Carta aberta aos músicos cristãos

Por Brian McLaren
Saudações, colegas compositores, adoradores, líderes de louvor, músicos, artistas e seguidores de Jesus.Durante os últimos anos, tive o privilégio de passar bastante tempo “na estrada”, falando, com e para jovens líderes emergentes. Eu suponho que tenha sido convidado porque muitos desses líderes emergentes estão lutando com a desafiante realidade da pós-modernidade - uma realidade cujo enfrentamento me fez perder muitos fios de cabelos - e sobre a qual eu já escrevi alguns livros. Em meu contexto de origem, sou um pastor servindo a uma igreja que se comprometeu em viver a transição pós-moderna e enfrentar as questões que ela apresenta de uma forma ousada e confiante. Quando digo “ousada e confiante”, estou bastante ciente de que não existem até agora mapas que nos guiem nessa aventura - portanto, não temos uma idéia clara de para onde estamos indo, mas apenas a certeza de que estamos procurando seguir a Jesus. Sentimo-nos mais ou menos como o povo de Israel saindo do Egito da modernidade, e cruzando o mar em direção a um deserto desconhecido... Confiamos, no entanto, que uma coluna de nuvem e uma coluna de fogo nos conduzirão durante o dia e à noite.

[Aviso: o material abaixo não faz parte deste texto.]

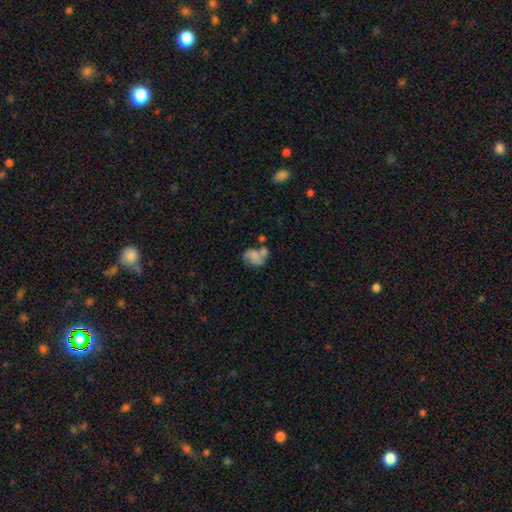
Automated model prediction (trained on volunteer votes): Morphology: type=smooth (57%); roundness=in between (63%); merging=merger (38%).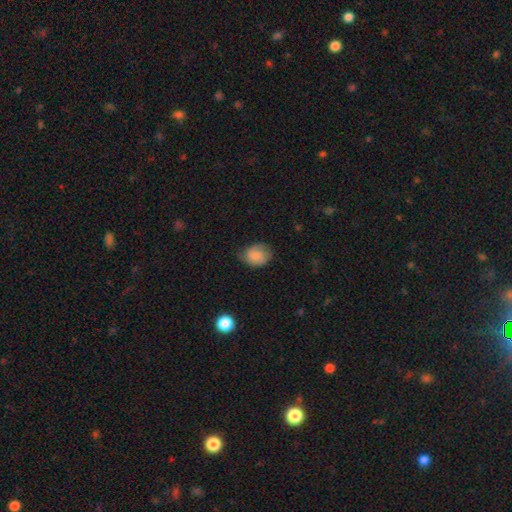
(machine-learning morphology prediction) A smooth galaxy with no disk features (73%) that is in between round and cigar-shaped (55%).

Vote fractions:
- Smooth or featured? smooth: 73% / featured or disk: 19% / star or artifact: 8%
- How rounded? in between: 55% / round: 44% / cigar-shaped: 1%
- Merging? none: 51% / minor disturbance: 37% / major disturbance: 11% / merger: 1%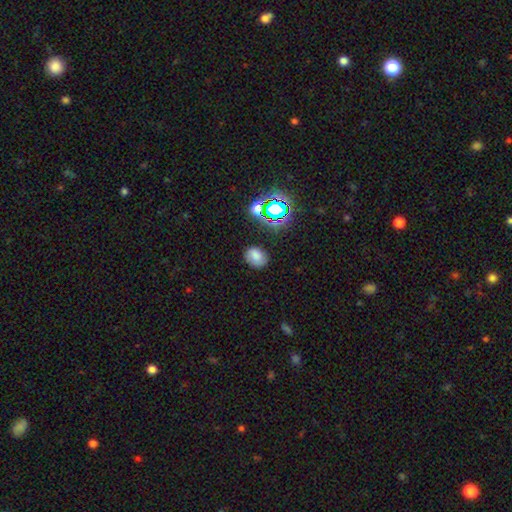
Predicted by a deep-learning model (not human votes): This is likely a smooth galaxy (69%). How rounded: possibly in between (53%). Merging: likely none (77%).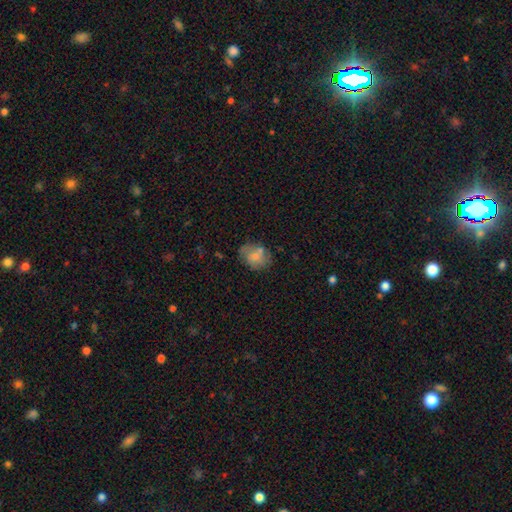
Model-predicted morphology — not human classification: This appears to be a smooth galaxy with no disk features (64%) that is in between round and cigar-shaped (60%). Merging: none (54%).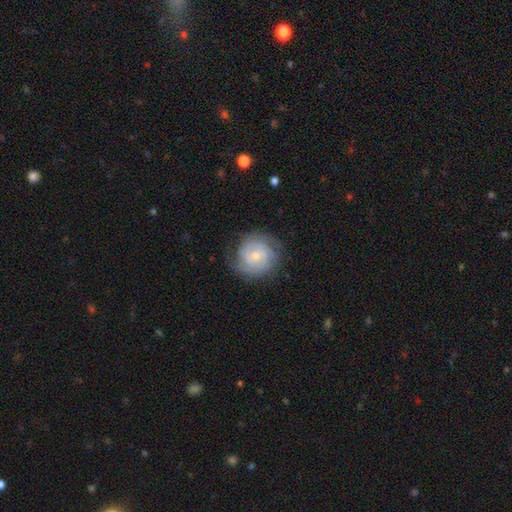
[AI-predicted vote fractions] featured or disk 72%, smooth 22%, star or artifact 6%. Down the decision tree: edge-on disk — no (98%); bar — no (69%); spiral arms — yes (90%); spiral arm count — can't tell (36%); spiral winding — tight (68%); bulge size — small (58%); merging — none (73%).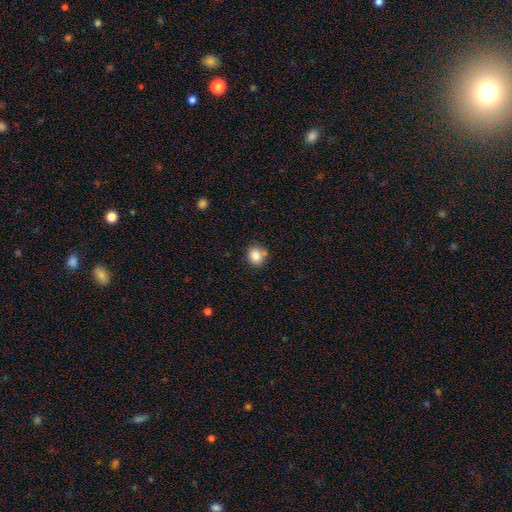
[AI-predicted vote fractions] A smooth galaxy with no disk features (85%) that is round (83%).

Vote fractions:
- Smooth or featured? smooth: 85% / star or artifact: 10% / featured or disk: 5%
- How rounded? round: 83% / in between: 16% / cigar-shaped: 1%
- Merging? none: 75% / minor disturbance: 16% / merger: 6% / major disturbance: 3%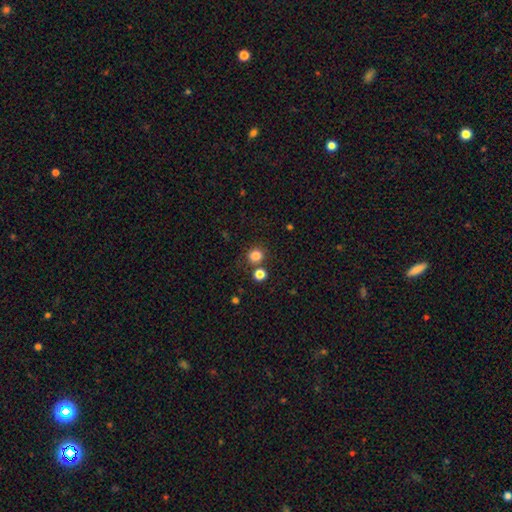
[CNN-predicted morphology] type=smooth (82%); roundness=round (87%); merging=none (78%).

Um dos benefícios de viajar é a oportunidade de conhecer coisas novas. Como músico que também sou, tenho gostado de conhecer e escutar dúzias de bandas e líderes de louvor, e também de passar horas, literalmente, em quase todos os eventos dos quais participo, sendo conduzido em adoração. De tudo que tenho conhecido e ouvido, existem muitas coisas que eu poderia me imaginar compartilhando com vocês, líderes de louvor. Existem, com efeito, inúmeras tendências encorajadoras ao lado de alguns poucos problemas persistentes. Mas uma coisa sobressai às demais: ela é, na verdade, um pedido mais do que qualquer outra coisa. Um pedido dirigido aos compositores em nosso meio para que explorem - e depois nos guiem em direção a - novos territórios espirituais e poéticos.

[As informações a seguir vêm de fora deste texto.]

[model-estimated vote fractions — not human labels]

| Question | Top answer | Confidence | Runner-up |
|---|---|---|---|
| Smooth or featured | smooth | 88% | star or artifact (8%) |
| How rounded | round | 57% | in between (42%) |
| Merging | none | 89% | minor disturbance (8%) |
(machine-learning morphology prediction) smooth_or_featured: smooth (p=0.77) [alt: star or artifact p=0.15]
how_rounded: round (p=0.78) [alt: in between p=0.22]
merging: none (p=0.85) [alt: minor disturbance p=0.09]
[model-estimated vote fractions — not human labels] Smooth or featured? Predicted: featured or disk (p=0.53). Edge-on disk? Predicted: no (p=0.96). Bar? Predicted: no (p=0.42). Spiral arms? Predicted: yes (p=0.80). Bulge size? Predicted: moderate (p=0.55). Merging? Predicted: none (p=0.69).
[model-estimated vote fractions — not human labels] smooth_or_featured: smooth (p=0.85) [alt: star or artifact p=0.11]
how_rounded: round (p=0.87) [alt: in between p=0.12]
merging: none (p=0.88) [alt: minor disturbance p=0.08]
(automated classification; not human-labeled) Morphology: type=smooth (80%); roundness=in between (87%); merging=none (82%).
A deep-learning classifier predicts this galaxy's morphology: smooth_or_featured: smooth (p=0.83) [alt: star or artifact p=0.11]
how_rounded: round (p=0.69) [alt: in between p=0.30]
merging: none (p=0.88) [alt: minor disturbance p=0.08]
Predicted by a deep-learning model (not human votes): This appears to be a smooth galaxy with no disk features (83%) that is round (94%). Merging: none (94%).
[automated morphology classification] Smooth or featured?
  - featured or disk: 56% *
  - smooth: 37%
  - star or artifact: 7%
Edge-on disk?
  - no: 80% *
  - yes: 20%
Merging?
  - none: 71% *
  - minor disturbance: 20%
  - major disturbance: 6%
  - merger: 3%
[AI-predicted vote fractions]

Com freqüência, ouvimos reclamações concernentes à pobreza das músicas, a monotonia das letras, a estreiteza teológica no universo da música cristã contemporânea. Algumas dessas reclamações vêm de pessoas que secretamente desejam que nós voltemos a cantar hinos como eles faziam nos anos 50 (se 1850 ou 1950, você decide). Eu não estou interessado em reclamações, e tenho pouco interesse nos anos 50 (exceto, talvez, em 2050). Não. Aqui está o que eu ando perseguindo: muitos de nós acreditamos que estamos entrando (ou talvez já estejamos lá) um período de transição teológico/cultural/espiritual significativo; possivelmente tão significativo historicamente quanto o período da Reforma, quando o mundo medieval deu lugar ao mundo moderno. Agora, à medida que o mundo moderno dá lugar ao mundo pós-moderno, não devíamos nos surpreender se presenciássemos uma revolução teológica (ao final da qual, nos tornássemos mais bíblicos, mais espirituais, mais eficientes em nossa missão - e, Deus, por favor - mais esclarecidos com respeito àquilo em que ela consiste, ao que ela é). Mas aqui reside o problema.No mundo moderno, a teologia era praticada por acadêmicos eruditos, e podia ser encontrada em livros e preleções. No mundo pós-moderno, muitos de nós acreditamos que os teólogos terão de sair mais freqüentemente das bibliotecas e se misturar ao restante de nós. E os melhores dentre eles darão as mãos aos poetas, músicos, cineastas, atores, arquitetos, decoradores, paisagistas, dançarinos, escultores, pintores, romancistas, fotógrafos, desenhistas gráficos e todos os outros tipos possíveis de irmãos e irmãs envolvidos com a arte. E isso, não apenas para comunicar uma teologia cristã pós-moderna, mas também para discerni-la e até mesmo para descobri-la. Porque uma das maiores mudanças dessa transição é a mudança do paradigma da utilização do lado esquerdo do cérebro apenas, para o paradigma da utilização do cérebro inteiro. Uma mudança de um racionalismo analítico e reducionista para uma perspectiva teológica mais abrangente e integral - uma teologia da mente e do coração, do entendimento e da imaginação, da palavra e da imagem, da inteligibilidade e do mistério, da explicação e da narrativa, da exposição e da expressão artística. Nossos compositores poderiam exercer um papel espiritual-chave no enraizamento desse tipo mais integral de teologia na experiência da fé de nosso povo.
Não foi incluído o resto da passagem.